Fri | Jun 25, 2021

Editorial | Normalising failure on crime

Published:Sunday | August 4, 2019 | 12:00 AM
File Prime Minister Andrew Holness (left) points to crime data at a press conference at Jamaica House on Sunday, July 7, where he announced a state of public emergency for the St Andrew South Police Division. Standing beside him are Minister of National Security Dr Horace Chang (centre) and Chief of Defence Staff, Lieutenant General Rocky Meade.

For more than a generation now, Jamaica has endured a period of low economic growth and a very high rate of murders. GDP growth for the last 30 years averaged less than one per cent per annum, while the average annual murder rate has climbed above 45 per 100,000 of the population, putting Jamaica consistently in the top five of the world’s most murderous countries.

After 30 years, the population has seemingly come to accept these dismal statistics as the country’s fate. In other words, there is a normalisation of this poor national performance. The country appears to be living in the theatre of the absurd. The politicians pretend to do things that will drive faster growth and reduce murders, and the population, at large, knowing fully well that these measures will not work, pretend and hope they will. Expectations on both sides are low and cynicism is high.

All the expert reports on economic growth and crime in Jamaica show that the country’s high levels of violence, murder and corruption is suppressing GDP growth rates. The leadership of the country, on both sides of the political aisles, knows that faster growth requires real solutions to these problems. However, the anti-crime and anti-corruption strategies presented over the years confirm that there is a failure of imagination and leadership.

The suggestion by the prime minister that the country should be prepared to endure up to seven years of a state of emergency (SOE) as the main weapon in the fight against crime and violence is an admission of monumental national failure. What is deeply worrying is the silence of the major institutions of our liberal democracy in the face of this admission of failure.

An SOE is used to suspend rights and freedoms guaranteed under the Constitution in the face of natural disasters, national unrest, or external threats. In other words, in extraordinary circumstances. It was never intended to be used as part of normal policing.

Jamaica’s crime pattern that has existed for more than 20 years suggests deep and structural causes requiring long-term solutions. An SOE is not likely to be of much help, except as a breathing space to develop real and lasting solutions.


There is a great risk that after seven years of SOEs, further severe damage will be done to the police force as an institution. The 20-odd years of the Suppression of Crime Act, which was repealed in the 1990s, did a lot to undermine the police force. The Jamaica Constabulary Force (JCF) failed during the period to develop the intelligence and investigative capabilities necessary for a modern police service.

Under the Suppression of Crime Act, there was widespread abuse of the citizens’ rights by the police. This led to a marked decline in trust and support for the police. An extended SOE will likely have a similar result. The vast majority of the citizens impacted by the current SOEs are from the poorest areas.
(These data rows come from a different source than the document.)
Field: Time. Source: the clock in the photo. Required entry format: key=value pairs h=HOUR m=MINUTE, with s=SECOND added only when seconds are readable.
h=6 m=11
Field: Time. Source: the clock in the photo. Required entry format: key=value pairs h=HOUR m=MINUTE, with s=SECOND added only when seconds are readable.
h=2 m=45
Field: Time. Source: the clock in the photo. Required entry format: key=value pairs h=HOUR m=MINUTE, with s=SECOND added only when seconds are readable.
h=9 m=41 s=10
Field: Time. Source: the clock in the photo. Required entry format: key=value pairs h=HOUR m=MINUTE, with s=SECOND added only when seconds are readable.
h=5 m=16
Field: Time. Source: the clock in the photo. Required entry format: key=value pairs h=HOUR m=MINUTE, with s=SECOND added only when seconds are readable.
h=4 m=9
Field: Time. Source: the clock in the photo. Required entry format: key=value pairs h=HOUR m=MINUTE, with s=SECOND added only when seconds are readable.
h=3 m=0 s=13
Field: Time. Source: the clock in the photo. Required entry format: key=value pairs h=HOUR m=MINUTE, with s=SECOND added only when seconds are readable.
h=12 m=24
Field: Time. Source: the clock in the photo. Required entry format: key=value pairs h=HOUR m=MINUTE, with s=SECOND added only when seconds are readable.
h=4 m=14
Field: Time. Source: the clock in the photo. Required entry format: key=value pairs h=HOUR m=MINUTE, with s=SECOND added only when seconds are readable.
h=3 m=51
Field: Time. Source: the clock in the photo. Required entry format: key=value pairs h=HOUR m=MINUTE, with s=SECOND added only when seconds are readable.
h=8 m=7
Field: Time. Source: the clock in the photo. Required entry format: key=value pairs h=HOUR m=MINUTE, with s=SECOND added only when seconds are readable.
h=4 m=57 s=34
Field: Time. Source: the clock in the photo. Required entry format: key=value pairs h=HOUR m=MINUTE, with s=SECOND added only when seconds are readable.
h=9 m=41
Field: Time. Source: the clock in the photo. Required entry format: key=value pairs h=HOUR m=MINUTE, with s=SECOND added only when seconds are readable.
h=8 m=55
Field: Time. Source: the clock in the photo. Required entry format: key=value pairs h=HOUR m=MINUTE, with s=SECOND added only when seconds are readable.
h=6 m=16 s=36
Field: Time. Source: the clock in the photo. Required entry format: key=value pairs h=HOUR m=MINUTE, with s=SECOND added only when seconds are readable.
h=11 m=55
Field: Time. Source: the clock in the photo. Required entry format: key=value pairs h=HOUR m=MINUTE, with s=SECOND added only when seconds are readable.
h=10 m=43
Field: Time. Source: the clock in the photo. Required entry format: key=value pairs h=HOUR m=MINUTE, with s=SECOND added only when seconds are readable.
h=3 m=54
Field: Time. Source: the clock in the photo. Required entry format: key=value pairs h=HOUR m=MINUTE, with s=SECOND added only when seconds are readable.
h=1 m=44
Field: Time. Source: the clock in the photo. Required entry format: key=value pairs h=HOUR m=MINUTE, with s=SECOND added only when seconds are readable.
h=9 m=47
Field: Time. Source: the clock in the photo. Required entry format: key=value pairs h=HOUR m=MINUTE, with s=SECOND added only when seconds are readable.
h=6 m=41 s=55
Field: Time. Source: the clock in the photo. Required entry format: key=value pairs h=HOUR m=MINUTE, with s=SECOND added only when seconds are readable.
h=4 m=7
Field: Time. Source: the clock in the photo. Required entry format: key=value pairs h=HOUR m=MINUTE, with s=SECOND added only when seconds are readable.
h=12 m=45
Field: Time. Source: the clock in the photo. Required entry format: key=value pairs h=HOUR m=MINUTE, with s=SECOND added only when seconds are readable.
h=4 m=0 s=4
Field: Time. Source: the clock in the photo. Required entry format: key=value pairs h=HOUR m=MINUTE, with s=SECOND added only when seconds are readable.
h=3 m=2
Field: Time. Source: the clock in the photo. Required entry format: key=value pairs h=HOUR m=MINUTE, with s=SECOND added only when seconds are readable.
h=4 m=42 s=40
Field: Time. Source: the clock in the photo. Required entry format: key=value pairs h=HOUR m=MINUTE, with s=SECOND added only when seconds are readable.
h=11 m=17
An extended period of SOEs, as has been shown in other countries, Egypt, for example, will likely cause the population to come to accept the extraordinary suppression of rights as a normal way of doing business. This approach will weaken the foundations of our democracy.

There is absolutely no guarantee that the murder rate will decline after the proposed seven years. Most expert studies show that crime only decline in the long term when criminals are certain that the capacity of the police and justice system will guarantee, with great certainty, that they will be caught, prosecuted, and if guilty, sent to prison. This certainty will only come from a radically reformed police force, justice and prison system, with adequate resources.

Tackling Jamaica’s problem requires vision, strategy, resources and an iron will to succeed. It is a long-term endeavour that requires absolute commitment from the leadership of the country operating within national consensus.

Jamaica’s success with the current economic programme gives a blueprint as to how we can, as a country, tackle seemingly intractable problems.

The shadow-boxing between the Government and the Opposition around Vale Royal Talks, and whether an anti-crime plan exists, must cease. This must be replaced by an action plan with strategic, time-bound objectives.